What the task requires: Look through the listing below and count the lines holding "TRIANGLE". Reply with the number alone.

The input:
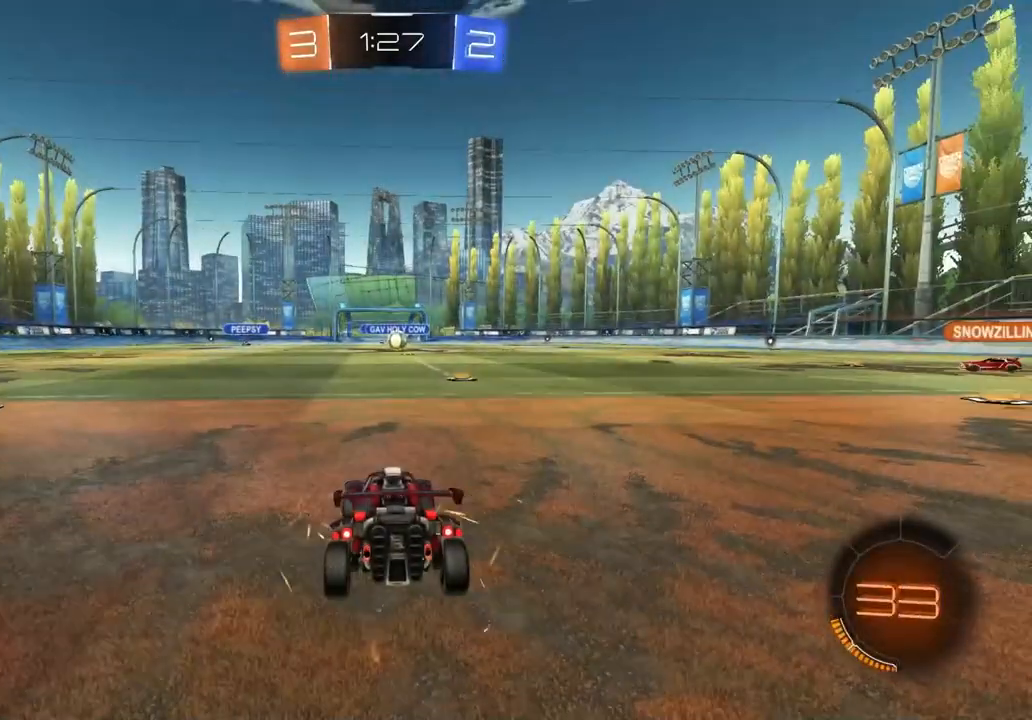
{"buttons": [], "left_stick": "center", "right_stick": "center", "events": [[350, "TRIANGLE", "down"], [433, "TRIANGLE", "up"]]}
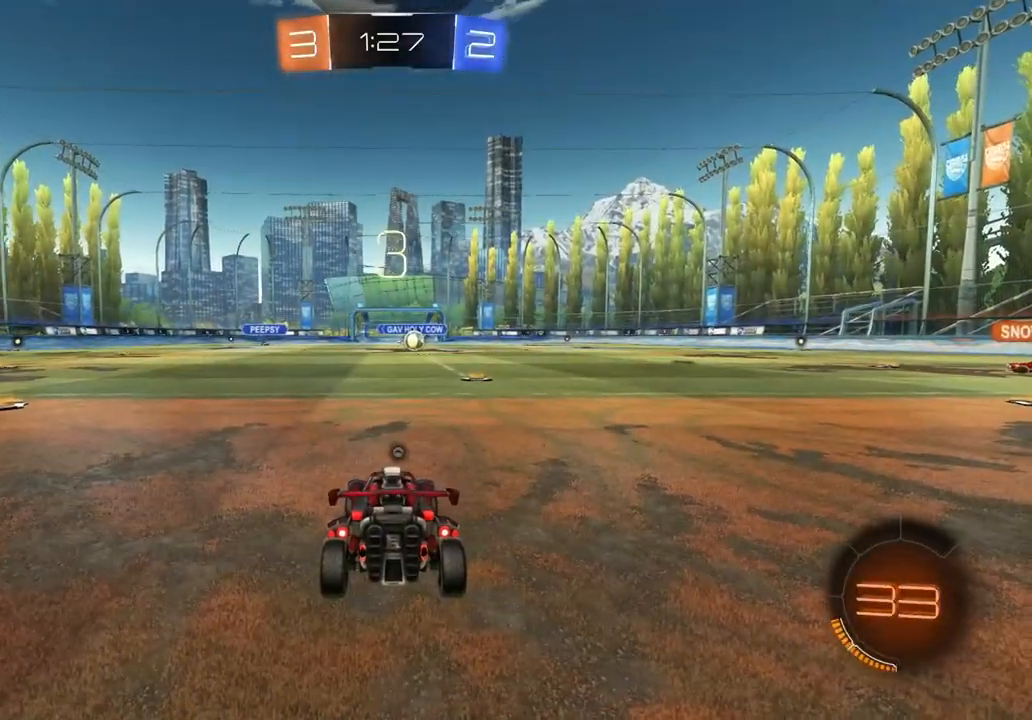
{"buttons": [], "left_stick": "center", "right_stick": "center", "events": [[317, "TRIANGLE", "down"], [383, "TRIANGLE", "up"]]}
* * *
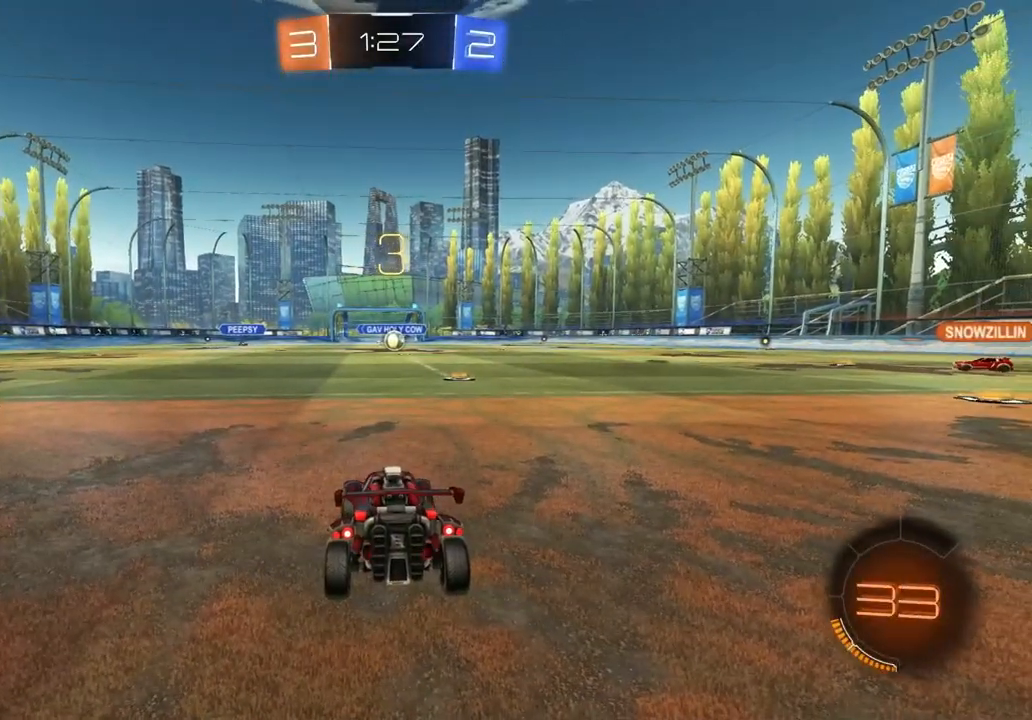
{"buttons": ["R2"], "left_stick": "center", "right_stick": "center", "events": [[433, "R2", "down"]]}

Written solution: 2